= Exercise prompt =
All records that follow are to be restated exactly.

= Record excerpts =
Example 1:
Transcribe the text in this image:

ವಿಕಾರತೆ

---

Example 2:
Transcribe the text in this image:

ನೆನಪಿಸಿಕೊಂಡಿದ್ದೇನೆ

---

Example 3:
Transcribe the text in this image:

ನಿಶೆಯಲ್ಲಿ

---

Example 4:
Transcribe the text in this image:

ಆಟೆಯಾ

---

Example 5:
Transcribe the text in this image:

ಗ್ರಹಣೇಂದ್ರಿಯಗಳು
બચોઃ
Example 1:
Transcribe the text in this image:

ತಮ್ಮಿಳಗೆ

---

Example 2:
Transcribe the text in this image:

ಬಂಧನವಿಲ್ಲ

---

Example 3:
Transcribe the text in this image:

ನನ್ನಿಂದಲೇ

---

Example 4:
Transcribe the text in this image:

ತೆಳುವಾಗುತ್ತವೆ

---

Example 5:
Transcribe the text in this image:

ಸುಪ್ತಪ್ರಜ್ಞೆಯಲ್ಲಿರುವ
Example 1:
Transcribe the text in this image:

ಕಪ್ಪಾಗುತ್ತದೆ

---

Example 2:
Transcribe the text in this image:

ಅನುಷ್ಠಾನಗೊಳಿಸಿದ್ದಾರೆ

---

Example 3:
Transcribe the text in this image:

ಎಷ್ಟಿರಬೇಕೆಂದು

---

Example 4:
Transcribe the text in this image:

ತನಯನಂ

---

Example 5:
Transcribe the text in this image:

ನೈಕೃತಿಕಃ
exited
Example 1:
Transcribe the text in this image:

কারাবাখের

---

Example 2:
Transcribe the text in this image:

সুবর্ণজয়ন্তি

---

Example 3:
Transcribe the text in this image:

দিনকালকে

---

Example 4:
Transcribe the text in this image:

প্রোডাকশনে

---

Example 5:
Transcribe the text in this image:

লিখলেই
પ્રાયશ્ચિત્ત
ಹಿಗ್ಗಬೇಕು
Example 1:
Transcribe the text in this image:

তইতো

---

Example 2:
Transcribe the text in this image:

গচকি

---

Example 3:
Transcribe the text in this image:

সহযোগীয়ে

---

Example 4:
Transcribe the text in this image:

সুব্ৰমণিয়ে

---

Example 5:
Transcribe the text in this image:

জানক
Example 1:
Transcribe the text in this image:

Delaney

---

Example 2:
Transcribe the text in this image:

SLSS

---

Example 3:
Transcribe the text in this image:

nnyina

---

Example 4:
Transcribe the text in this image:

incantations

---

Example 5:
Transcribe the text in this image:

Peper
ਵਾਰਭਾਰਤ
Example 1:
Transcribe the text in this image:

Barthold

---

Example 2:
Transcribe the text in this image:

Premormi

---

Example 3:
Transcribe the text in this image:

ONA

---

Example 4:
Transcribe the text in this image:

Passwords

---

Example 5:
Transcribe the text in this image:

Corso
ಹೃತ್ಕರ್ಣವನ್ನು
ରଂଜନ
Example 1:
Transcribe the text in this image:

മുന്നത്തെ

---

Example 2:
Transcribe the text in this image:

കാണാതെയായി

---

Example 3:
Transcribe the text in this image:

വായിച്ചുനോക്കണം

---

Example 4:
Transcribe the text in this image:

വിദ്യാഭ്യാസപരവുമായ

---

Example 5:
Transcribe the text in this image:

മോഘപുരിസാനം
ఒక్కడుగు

= Task solution =
Example 1:
Transcribe the text in this image:

ವಿಕಾರತೆ

---

Example 2:
Transcribe the text in this image:

ನೆನಪಿಸಿಕೊಂಡಿದ್ದೇನೆ

---

Example 3:
Transcribe the text in this image:

ನಿಶೆಯಲ್ಲಿ

---

Example 4:
Transcribe the text in this image:

ಆಟೆಯಾ

---

Example 5:
Transcribe the text in this image:

ಗ್ರಹಣೇಂದ್ರಿಯಗಳು
બચોઃ
Example 1:
Transcribe the text in this image:

ತಮ್ಮಿಳಗೆ

---

Example 2:
Transcribe the text in this image:

ಬಂಧನವಿಲ್ಲ

---

Example 3:
Transcribe the text in this image:

ನನ್ನಿಂದಲೇ

---

Example 4:
Transcribe the text in this image:

ತೆಳುವಾಗುತ್ತವೆ

---

Example 5:
Transcribe the text in this image:

ಸುಪ್ತಪ್ರಜ್ಞೆಯಲ್ಲಿರುವ
Example 1:
Transcribe the text in this image:

ಕಪ್ಪಾಗುತ್ತದೆ

---

Example 2:
Transcribe the text in this image:

ಅನುಷ್ಠಾನಗೊಳಿಸಿದ್ದಾರೆ

---

Example 3:
Transcribe the text in this image:

ಎಷ್ಟಿರಬೇಕೆಂದು

---

Example 4:
Transcribe the text in this image:

ತನಯನಂ

---

Example 5:
Transcribe the text in this image:

ನೈಕೃತಿಕಃ
exited
Example 1:
Transcribe the text in this image:

কারাবাখের

---

Example 2:
Transcribe the text in this image:

সুবর্ণজয়ন্তি

---

Example 3:
Transcribe the text in this image:

দিনকালকে

---

Example 4:
Transcribe the text in this image:

প্রোডাকশনে

---

Example 5:
Transcribe the text in this image:

লিখলেই
પ્રાયશ્ચિત્ત
ಹಿಗ್ಗಬೇಕು
Example 1:
Transcribe the text in this image:

তইতো

---

Example 2:
Transcribe the text in this image:

গচকি

---

Example 3:
Transcribe the text in this image:

সহযোগীয়ে

---

Example 4:
Transcribe the text in this image:

সুব্ৰমণিয়ে

---

Example 5:
Transcribe the text in this image:

জানক
Example 1:
Transcribe the text in this image:

Delaney

---

Example 2:
Transcribe the text in this image:

SLSS

---

Example 3:
Transcribe the text in this image:

nnyina

---

Example 4:
Transcribe the text in this image:

incantations

---

Example 5:
Transcribe the text in this image:

Peper
ਵਾਰਭਾਰਤ
Example 1:
Transcribe the text in this image:

Barthold

---

Example 2:
Transcribe the text in this image:

Premormi

---

Example 3:
Transcribe the text in this image:

ONA

---

Example 4:
Transcribe the text in this image:

Passwords

---

Example 5:
Transcribe the text in this image:

Corso
ಹೃತ್ಕರ್ಣವನ್ನು
ରଂଜନ
Example 1:
Transcribe the text in this image:

മുന്നത്തെ

---

Example 2:
Transcribe the text in this image:

കാണാതെയായി

---

Example 3:
Transcribe the text in this image:

വായിച്ചുനോക്കണം

---

Example 4:
Transcribe the text in this image:

വിദ്യാഭ്യാസപരവുമായ

---

Example 5:
Transcribe the text in this image:

മോഘപുരിസാനം
ఒక్కడుగు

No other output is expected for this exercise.